Work to complete ->
Copy out the full data exactly as given; pictures should not be included.

Available data ->
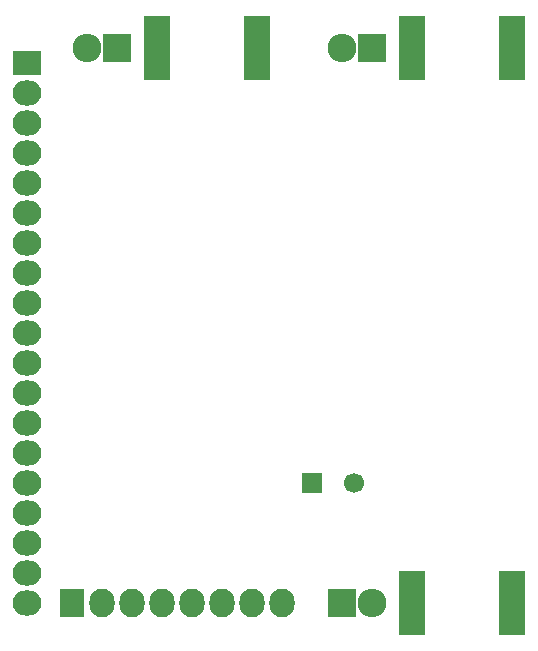
<source format=gbs>
G04 #@! TF.FileFunction,Soldermask,Bot*
%FSLAX46Y46*%
G04 Gerber Fmt 4.6, Leading zero omitted, Abs format (unit mm)*
G04 Created by KiCad (PCBNEW 4.0.4+e1-6308~48~ubuntu16.04.1-stable) date Fri Dec  2 11:08:50 2016*
%MOMM*%
%LPD*%
G01*
G04 APERTURE LIST*
%ADD10C,0.100000*%
%ADD11R,2.432000X2.432000*%
%ADD12O,2.432000X2.432000*%
%ADD13R,2.127200X2.432000*%
%ADD14O,2.127200X2.432000*%
%ADD15R,2.432000X2.127200*%
%ADD16O,2.432000X2.127200*%
%ADD17C,1.700000*%
%ADD18R,1.700000X1.700000*%
%ADD19R,2.178000X5.480000*%
G04 APERTURE END LIST*
D10*
D11*
X90170000Y-87630000D03*
D12*
X87630000Y-87630000D03*
D11*
X68580000Y-87630000D03*
D12*
X66040000Y-87630000D03*
D13*
X64770000Y-134620000D03*
D14*
X67310000Y-134620000D03*
X69850000Y-134620000D03*
X72390000Y-134620000D03*
X74930000Y-134620000D03*
X77470000Y-134620000D03*
X80010000Y-134620000D03*
X82550000Y-134620000D03*
D11*
X87630000Y-134620000D03*
D12*
X90170000Y-134620000D03*
D15*
X60960000Y-88900000D03*
D16*
X60960000Y-91440000D03*
X60960000Y-93980000D03*
X60960000Y-96520000D03*
X60960000Y-99060000D03*
X60960000Y-101600000D03*
X60960000Y-104140000D03*
X60960000Y-106680000D03*
X60960000Y-109220000D03*
X60960000Y-111760000D03*
X60960000Y-114300000D03*
X60960000Y-116840000D03*
X60960000Y-119380000D03*
X60960000Y-121920000D03*
X60960000Y-124460000D03*
X60960000Y-127000000D03*
X60960000Y-129540000D03*
X60960000Y-132080000D03*
X60960000Y-134620000D03*
D17*
X88590000Y-124460000D03*
D18*
X85090000Y-124460000D03*
D19*
X80454500Y-87630000D03*
X71945500Y-87630000D03*
X102044500Y-87630000D03*
X93535500Y-87630000D03*
X93535500Y-134620000D03*
X102044500Y-134620000D03*
M02*

</source>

Response ->
<source format=gbs>
G04 #@! TF.FileFunction,Soldermask,Bot*
%FSLAX46Y46*%
G04 Gerber Fmt 4.6, Leading zero omitted, Abs format (unit mm)*
G04 Created by KiCad (PCBNEW 4.0.4+e1-6308~48~ubuntu16.04.1-stable) date Fri Dec  2 11:08:50 2016*
%MOMM*%
%LPD*%
G01*
G04 APERTURE LIST*
%ADD10C,0.100000*%
%ADD11R,2.432000X2.432000*%
%ADD12O,2.432000X2.432000*%
%ADD13R,2.127200X2.432000*%
%ADD14O,2.127200X2.432000*%
%ADD15R,2.432000X2.127200*%
%ADD16O,2.432000X2.127200*%
%ADD17C,1.700000*%
%ADD18R,1.700000X1.700000*%
%ADD19R,2.178000X5.480000*%
G04 APERTURE END LIST*
D10*
D11*
X90170000Y-87630000D03*
D12*
X87630000Y-87630000D03*
D11*
X68580000Y-87630000D03*
D12*
X66040000Y-87630000D03*
D13*
X64770000Y-134620000D03*
D14*
X67310000Y-134620000D03*
X69850000Y-134620000D03*
X72390000Y-134620000D03*
X74930000Y-134620000D03*
X77470000Y-134620000D03*
X80010000Y-134620000D03*
X82550000Y-134620000D03*
D11*
X87630000Y-134620000D03*
D12*
X90170000Y-134620000D03*
D15*
X60960000Y-88900000D03*
D16*
X60960000Y-91440000D03*
X60960000Y-93980000D03*
X60960000Y-96520000D03*
X60960000Y-99060000D03*
X60960000Y-101600000D03*
X60960000Y-104140000D03*
X60960000Y-106680000D03*
X60960000Y-109220000D03*
X60960000Y-111760000D03*
X60960000Y-114300000D03*
X60960000Y-116840000D03*
X60960000Y-119380000D03*
X60960000Y-121920000D03*
X60960000Y-124460000D03*
X60960000Y-127000000D03*
X60960000Y-129540000D03*
X60960000Y-132080000D03*
X60960000Y-134620000D03*
D17*
X88590000Y-124460000D03*
D18*
X85090000Y-124460000D03*
D19*
X80454500Y-87630000D03*
X71945500Y-87630000D03*
X102044500Y-87630000D03*
X93535500Y-87630000D03*
X93535500Y-134620000D03*
X102044500Y-134620000D03*
M02*

</source>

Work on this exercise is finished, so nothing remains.